Hydrometeorological Characteristics of Ice Jams on the Pemigewasset River in Central New Hampshire

Ice jams that occurred on the Pemigewasset River in central New Hampshire resulted in significant localized flooding on 26 February 2017 and 13 January 2018. Analyses of these two case studies shows that both ice jam events occurred in association with enhanced moisture transport characteristic of atmospheric rivers (ARs) that resulted in rain-on-snow, snowpack ablation, and rapid increases in streamflow across central New Hampshire. However, while the ice jams and ARs that preceded them were similar, the antecedent hydrometeorological characteristics of the region were different. The February 2017 event featured a “long melting period with low precipitation” scenario, with several days of warm (~5°–20°C) maximum surface temperatures that resulted in extensive snowmelt followed by short-duration, weak AR that produced ~10–15 mm of precipitation during a 6-h period prior to the formation of the ice jam. Alternatively, the January 2018 event featured a “short melting period with high precipitation” scenario with snowmelt that occurred primarily during a more intense and long-duration AR that produced >50 mm of rainfall during a 30-h period prior to the formation of the ice jam.
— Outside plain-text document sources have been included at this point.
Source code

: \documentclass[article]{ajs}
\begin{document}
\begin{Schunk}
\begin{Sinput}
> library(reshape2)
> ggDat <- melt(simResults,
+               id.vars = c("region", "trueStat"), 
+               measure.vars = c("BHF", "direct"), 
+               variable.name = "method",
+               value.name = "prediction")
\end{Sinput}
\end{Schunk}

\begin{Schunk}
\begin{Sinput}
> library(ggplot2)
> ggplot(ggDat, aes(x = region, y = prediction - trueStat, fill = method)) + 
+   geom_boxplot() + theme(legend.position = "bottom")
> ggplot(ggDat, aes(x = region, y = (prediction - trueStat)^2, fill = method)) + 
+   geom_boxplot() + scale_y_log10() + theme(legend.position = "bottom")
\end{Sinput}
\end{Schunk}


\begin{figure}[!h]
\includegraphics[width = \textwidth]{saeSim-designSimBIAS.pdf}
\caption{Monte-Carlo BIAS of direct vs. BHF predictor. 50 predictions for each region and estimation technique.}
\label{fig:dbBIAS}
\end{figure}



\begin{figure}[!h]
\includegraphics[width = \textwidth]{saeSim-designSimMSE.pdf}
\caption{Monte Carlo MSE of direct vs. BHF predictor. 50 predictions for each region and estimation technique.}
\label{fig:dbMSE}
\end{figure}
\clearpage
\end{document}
Composite analysis of 20 ice jam events during 1981–2019 illustrates that 19 of 20 events were preceded by environments characterized by ARs along the U.S. East Coast and occur in association with a composite corridor of enhanced integrated water vapor > 25 mm collocated with integrated water vapor transport magnitudes > 600 kg m−1 s−1. Additional analyses suggest that most ice jams on the Pemigewasset River share many common synoptic-scale antecedent meteorological characteristics that may provide situational awareness for future events.